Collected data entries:
+++++

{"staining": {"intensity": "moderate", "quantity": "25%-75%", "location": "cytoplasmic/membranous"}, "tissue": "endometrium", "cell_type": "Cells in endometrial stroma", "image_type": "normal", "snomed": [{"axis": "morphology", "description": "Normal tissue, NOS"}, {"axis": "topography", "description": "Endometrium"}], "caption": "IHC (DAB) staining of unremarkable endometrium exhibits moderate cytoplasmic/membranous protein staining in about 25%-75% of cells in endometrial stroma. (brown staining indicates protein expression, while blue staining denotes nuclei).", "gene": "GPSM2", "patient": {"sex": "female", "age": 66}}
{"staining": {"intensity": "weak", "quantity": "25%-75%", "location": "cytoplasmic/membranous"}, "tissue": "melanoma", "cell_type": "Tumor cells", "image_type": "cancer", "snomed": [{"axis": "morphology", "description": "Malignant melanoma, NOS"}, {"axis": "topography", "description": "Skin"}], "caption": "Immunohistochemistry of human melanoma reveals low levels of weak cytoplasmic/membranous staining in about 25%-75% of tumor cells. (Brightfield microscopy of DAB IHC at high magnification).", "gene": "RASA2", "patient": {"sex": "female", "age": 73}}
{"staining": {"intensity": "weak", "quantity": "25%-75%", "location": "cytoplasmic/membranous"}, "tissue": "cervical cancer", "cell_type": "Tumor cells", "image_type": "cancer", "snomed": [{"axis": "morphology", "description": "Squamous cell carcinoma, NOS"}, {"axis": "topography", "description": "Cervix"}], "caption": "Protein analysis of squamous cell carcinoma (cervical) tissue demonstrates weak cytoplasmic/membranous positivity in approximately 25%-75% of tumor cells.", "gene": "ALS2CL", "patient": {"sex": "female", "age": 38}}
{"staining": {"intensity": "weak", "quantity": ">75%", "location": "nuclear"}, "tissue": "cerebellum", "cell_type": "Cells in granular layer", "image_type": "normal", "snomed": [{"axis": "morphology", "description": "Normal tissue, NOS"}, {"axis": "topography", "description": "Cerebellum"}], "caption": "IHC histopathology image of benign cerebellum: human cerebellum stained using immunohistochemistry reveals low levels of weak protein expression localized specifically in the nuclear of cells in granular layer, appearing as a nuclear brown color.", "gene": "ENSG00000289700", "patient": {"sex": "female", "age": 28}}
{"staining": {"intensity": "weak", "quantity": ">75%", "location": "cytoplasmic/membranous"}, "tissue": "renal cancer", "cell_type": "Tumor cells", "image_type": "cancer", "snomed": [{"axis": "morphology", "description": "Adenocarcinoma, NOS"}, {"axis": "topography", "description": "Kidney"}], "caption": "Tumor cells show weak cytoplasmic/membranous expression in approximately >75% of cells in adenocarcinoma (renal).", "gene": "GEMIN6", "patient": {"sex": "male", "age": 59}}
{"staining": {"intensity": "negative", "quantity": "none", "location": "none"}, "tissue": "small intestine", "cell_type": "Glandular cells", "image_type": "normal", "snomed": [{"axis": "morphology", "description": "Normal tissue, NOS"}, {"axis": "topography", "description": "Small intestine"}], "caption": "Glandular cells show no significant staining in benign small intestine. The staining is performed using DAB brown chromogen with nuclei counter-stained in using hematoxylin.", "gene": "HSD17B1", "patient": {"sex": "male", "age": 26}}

+++++

Work task:
Check every line of the data for the word "reveals". The response is the count alone.

Solution for this exercise:
2